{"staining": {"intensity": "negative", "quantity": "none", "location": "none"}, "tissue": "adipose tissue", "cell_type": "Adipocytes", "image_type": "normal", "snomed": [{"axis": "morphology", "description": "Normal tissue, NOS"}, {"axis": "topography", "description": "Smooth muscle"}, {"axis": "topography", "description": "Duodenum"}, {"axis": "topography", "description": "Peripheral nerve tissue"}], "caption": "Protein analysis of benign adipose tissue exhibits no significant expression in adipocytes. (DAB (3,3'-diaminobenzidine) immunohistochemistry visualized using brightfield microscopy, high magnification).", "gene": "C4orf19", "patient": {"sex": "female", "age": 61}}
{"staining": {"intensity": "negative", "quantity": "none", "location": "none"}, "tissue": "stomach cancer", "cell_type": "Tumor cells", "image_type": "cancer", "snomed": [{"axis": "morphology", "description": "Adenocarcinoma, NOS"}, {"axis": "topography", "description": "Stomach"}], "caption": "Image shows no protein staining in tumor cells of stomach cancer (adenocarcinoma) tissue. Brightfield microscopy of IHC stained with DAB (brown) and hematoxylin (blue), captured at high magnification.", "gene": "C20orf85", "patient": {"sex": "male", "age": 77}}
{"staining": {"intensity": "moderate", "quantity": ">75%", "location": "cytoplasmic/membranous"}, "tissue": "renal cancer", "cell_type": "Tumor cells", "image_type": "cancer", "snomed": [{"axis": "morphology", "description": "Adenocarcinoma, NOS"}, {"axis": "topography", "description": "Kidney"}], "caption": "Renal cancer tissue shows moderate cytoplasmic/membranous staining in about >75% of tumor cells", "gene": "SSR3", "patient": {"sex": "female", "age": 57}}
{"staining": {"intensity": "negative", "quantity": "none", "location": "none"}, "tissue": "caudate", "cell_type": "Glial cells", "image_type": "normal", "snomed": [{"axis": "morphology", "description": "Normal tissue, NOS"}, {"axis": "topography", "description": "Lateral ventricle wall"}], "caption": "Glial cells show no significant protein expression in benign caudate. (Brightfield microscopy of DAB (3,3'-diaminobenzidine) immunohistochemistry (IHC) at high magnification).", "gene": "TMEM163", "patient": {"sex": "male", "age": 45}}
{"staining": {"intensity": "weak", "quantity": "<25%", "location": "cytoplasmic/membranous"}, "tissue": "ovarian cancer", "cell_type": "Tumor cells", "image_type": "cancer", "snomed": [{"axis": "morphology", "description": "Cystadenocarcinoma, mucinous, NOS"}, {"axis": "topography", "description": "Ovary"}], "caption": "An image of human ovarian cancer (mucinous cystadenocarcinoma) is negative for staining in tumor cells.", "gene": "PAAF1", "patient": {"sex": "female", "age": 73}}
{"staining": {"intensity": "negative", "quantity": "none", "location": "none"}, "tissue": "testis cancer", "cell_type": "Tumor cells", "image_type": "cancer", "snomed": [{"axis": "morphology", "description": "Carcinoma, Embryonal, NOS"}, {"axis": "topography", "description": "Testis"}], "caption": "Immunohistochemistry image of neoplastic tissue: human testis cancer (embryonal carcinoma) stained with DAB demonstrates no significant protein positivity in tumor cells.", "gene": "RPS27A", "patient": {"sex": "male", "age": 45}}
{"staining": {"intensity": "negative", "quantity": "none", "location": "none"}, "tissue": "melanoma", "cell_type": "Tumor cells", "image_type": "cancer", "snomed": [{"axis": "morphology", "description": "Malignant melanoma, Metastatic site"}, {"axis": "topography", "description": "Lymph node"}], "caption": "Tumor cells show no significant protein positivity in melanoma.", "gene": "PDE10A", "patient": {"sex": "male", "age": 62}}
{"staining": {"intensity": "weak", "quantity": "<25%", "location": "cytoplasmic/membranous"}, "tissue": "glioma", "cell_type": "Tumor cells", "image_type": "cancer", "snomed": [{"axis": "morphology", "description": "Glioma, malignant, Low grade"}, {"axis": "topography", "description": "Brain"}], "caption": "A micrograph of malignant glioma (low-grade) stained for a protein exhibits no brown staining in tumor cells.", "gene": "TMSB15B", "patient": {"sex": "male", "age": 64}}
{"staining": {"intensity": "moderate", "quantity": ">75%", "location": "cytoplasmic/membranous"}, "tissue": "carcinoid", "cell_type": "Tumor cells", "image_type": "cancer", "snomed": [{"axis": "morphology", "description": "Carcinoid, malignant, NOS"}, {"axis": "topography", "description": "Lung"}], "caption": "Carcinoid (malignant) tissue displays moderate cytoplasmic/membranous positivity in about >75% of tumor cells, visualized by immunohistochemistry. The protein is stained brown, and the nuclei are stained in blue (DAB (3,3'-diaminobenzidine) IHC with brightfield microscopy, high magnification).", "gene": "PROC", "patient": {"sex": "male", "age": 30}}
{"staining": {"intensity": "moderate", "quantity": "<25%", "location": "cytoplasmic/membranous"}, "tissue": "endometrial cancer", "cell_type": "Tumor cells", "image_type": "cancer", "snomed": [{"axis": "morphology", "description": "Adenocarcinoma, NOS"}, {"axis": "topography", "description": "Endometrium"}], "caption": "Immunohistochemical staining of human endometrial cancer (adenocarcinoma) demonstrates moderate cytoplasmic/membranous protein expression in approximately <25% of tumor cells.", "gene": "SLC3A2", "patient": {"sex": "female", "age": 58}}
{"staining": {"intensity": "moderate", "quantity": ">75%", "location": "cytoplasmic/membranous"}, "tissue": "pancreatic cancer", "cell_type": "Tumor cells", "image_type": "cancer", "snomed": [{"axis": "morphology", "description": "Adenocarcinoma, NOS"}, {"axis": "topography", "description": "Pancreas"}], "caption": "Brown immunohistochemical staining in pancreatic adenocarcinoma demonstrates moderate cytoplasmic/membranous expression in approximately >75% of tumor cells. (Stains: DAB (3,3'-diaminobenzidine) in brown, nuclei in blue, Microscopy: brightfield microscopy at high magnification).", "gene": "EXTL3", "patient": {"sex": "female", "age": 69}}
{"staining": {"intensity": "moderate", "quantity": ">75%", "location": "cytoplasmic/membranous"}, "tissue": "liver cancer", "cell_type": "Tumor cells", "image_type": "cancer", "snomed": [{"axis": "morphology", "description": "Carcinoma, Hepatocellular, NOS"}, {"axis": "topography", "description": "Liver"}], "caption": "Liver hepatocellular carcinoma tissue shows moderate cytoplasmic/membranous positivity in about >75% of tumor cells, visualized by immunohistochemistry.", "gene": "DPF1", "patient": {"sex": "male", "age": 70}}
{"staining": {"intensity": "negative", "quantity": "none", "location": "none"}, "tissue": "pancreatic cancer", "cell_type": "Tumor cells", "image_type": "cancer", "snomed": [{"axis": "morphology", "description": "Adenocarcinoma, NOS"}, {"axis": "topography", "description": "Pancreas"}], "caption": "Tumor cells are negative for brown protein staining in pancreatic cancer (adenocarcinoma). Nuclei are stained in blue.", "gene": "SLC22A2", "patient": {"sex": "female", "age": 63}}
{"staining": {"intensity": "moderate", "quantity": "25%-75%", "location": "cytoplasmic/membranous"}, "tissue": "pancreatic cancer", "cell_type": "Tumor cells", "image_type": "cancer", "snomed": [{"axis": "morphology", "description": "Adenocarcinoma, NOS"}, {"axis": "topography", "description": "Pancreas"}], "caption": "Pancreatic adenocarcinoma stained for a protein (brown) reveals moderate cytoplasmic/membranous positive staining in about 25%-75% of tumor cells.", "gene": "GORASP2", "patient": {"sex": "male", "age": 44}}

▬▬▬

_Problem statement_. Please output the full listing, keeping every character the same.

_Completed task_.
{"staining": {"intensity": "negative", "quantity": "none", "location": "none"}, "tissue": "adipose tissue", "cell_type": "Adipocytes", "image_type": "normal", "snomed": [{"axis": "morphology", "description": "Normal tissue, NOS"}, {"axis": "topography", "description": "Smooth muscle"}, {"axis": "topography", "description": "Duodenum"}, {"axis": "topography", "description": "Peripheral nerve tissue"}], "caption": "Protein analysis of benign adipose tissue exhibits no significant expression in adipocytes. (DAB (3,3'-diaminobenzidine) immunohistochemistry visualized using brightfield microscopy, high magnification).", "gene": "C4orf19", "patient": {"sex": "female", "age": 61}}
{"staining": {"intensity": "negative", "quantity": "none", "location": "none"}, "tissue": "stomach cancer", "cell_type": "Tumor cells", "image_type": "cancer", "snomed": [{"axis": "morphology", "description": "Adenocarcinoma, NOS"}, {"axis": "topography", "description": "Stomach"}], "caption": "Image shows no protein staining in tumor cells of stomach cancer (adenocarcinoma) tissue. Brightfield microscopy of IHC stained with DAB (brown) and hematoxylin (blue), captured at high magnification.", "gene": "C20orf85", "patient": {"sex": "male", "age": 77}}
{"staining": {"intensity": "moderate", "quantity": ">75%", "location": "cytoplasmic/membranous"}, "tissue": "renal cancer", "cell_type": "Tumor cells", "image_type": "cancer", "snomed": [{"axis": "morphology", "description": "Adenocarcinoma, NOS"}, {"axis": "topography", "description": "Kidney"}], "caption": "Renal cancer tissue shows moderate cytoplasmic/membranous staining in about >75% of tumor cells", "gene": "SSR3", "patient": {"sex": "female", "age": 57}}
{"staining": {"intensity": "negative", "quantity": "none", "location": "none"}, "tissue": "caudate", "cell_type": "Glial cells", "image_type": "normal", "snomed": [{"axis": "morphology", "description": "Normal tissue, NOS"}, {"axis": "topography", "description": "Lateral ventricle wall"}], "caption": "Glial cells show no significant protein expression in benign caudate. (Brightfield microscopy of DAB (3,3'-diaminobenzidine) immunohistochemistry (IHC) at high magnification).", "gene": "TMEM163", "patient": {"sex": "male", "age": 45}}
{"staining": {"intensity": "weak", "quantity": "<25%", "location": "cytoplasmic/membranous"}, "tissue": "ovarian cancer", "cell_type": "Tumor cells", "image_type": "cancer", "snomed": [{"axis": "morphology", "description": "Cystadenocarcinoma, mucinous, NOS"}, {"axis": "topography", "description": "Ovary"}], "caption": "An image of human ovarian cancer (mucinous cystadenocarcinoma) is negative for staining in tumor cells.", "gene": "PAAF1", "patient": {"sex": "female", "age": 73}}
{"staining": {"intensity": "negative", "quantity": "none", "location": "none"}, "tissue": "testis cancer", "cell_type": "Tumor cells", "image_type": "cancer", "snomed": [{"axis": "morphology", "description": "Carcinoma, Embryonal, NOS"}, {"axis": "topography", "description": "Testis"}], "caption": "Immunohistochemistry image of neoplastic tissue: human testis cancer (embryonal carcinoma) stained with DAB demonstrates no significant protein positivity in tumor cells.", "gene": "RPS27A", "patient": {"sex": "male", "age": 45}}
{"staining": {"intensity": "negative", "quantity": "none", "location": "none"}, "tissue": "melanoma", "cell_type": "Tumor cells", "image_type": "cancer", "snomed": [{"axis": "morphology", "description": "Malignant melanoma, Metastatic site"}, {"axis": "topography", "description": "Lymph node"}], "caption": "Tumor cells show no significant protein positivity in melanoma.", "gene": "PDE10A", "patient": {"sex": "male", "age": 62}}
{"staining": {"intensity": "weak", "quantity": "<25%", "location": "cytoplasmic/membranous"}, "tissue": "glioma", "cell_type": "Tumor cells", "image_type": "cancer", "snomed": [{"axis": "morphology", "description": "Glioma, malignant, Low grade"}, {"axis": "topography", "description": "Brain"}], "caption": "A micrograph of malignant glioma (low-grade) stained for a protein exhibits no brown staining in tumor cells.", "gene": "TMSB15B", "patient": {"sex": "male", "age": 64}}
{"staining": {"intensity": "moderate", "quantity": ">75%", "location": "cytoplasmic/membranous"}, "tissue": "carcinoid", "cell_type": "Tumor cells", "image_type": "cancer", "snomed": [{"axis": "morphology", "description": "Carcinoid, malignant, NOS"}, {"axis": "topography", "description": "Lung"}], "caption": "Carcinoid (malignant) tissue displays moderate cytoplasmic/membranous positivity in about >75% of tumor cells, visualized by immunohistochemistry. The protein is stained brown, and the nuclei are stained in blue (DAB (3,3'-diaminobenzidine) IHC with brightfield microscopy, high magnification).", "gene": "PROC", "patient": {"sex": "male", "age": 30}}
{"staining": {"intensity": "moderate", "quantity": "<25%", "location": "cytoplasmic/membranous"}, "tissue": "endometrial cancer", "cell_type": "Tumor cells", "image_type": "cancer", "snomed": [{"axis": "morphology", "description": "Adenocarcinoma, NOS"}, {"axis": "topography", "description": "Endometrium"}], "caption": "Immunohistochemical staining of human endometrial cancer (adenocarcinoma) demonstrates moderate cytoplasmic/membranous protein expression in approximately <25% of tumor cells.", "gene": "SLC3A2", "patient": {"sex": "female", "age": 58}}
{"staining": {"intensity": "moderate", "quantity": ">75%", "location": "cytoplasmic/membranous"}, "tissue": "pancreatic cancer", "cell_type": "Tumor cells", "image_type": "cancer", "snomed": [{"axis": "morphology", "description": "Adenocarcinoma, NOS"}, {"axis": "topography", "description": "Pancreas"}], "caption": "Brown immunohistochemical staining in pancreatic adenocarcinoma demonstrates moderate cytoplasmic/membranous expression in approximately >75% of tumor cells. (Stains: DAB (3,3'-diaminobenzidine) in brown, nuclei in blue, Microscopy: brightfield microscopy at high magnification).", "gene": "EXTL3", "patient": {"sex": "female", "age": 69}}
{"staining": {"intensity": "moderate", "quantity": ">75%", "location": "cytoplasmic/membranous"}, "tissue": "liver cancer", "cell_type": "Tumor cells", "image_type": "cancer", "snomed": [{"axis": "morphology", "description": "Carcinoma, Hepatocellular, NOS"}, {"axis": "topography", "description": "Liver"}], "caption": "Liver hepatocellular carcinoma tissue shows moderate cytoplasmic/membranous positivity in about >75% of tumor cells, visualized by immunohistochemistry.", "gene": "DPF1", "patient": {"sex": "male", "age": 70}}
{"staining": {"intensity": "negative", "quantity": "none", "location": "none"}, "tissue": "pancreatic cancer", "cell_type": "Tumor cells", "image_type": "cancer", "snomed": [{"axis": "morphology", "description": "Adenocarcinoma, NOS"}, {"axis": "topography", "description": "Pancreas"}], "caption": "Tumor cells are negative for brown protein staining in pancreatic cancer (adenocarcinoma). Nuclei are stained in blue.", "gene": "SLC22A2", "patient": {"sex": "female", "age": 63}}
{"staining": {"intensity": "moderate", "quantity": "25%-75%", "location": "cytoplasmic/membranous"}, "tissue": "pancreatic cancer", "cell_type": "Tumor cells", "image_type": "cancer", "snomed": [{"axis": "morphology", "description": "Adenocarcinoma, NOS"}, {"axis": "topography", "description": "Pancreas"}], "caption": "Pancreatic adenocarcinoma stained for a protein (brown) reveals moderate cytoplasmic/membranous positive staining in about 25%-75% of tumor cells.", "gene": "GORASP2", "patient": {"sex": "male", "age": 44}}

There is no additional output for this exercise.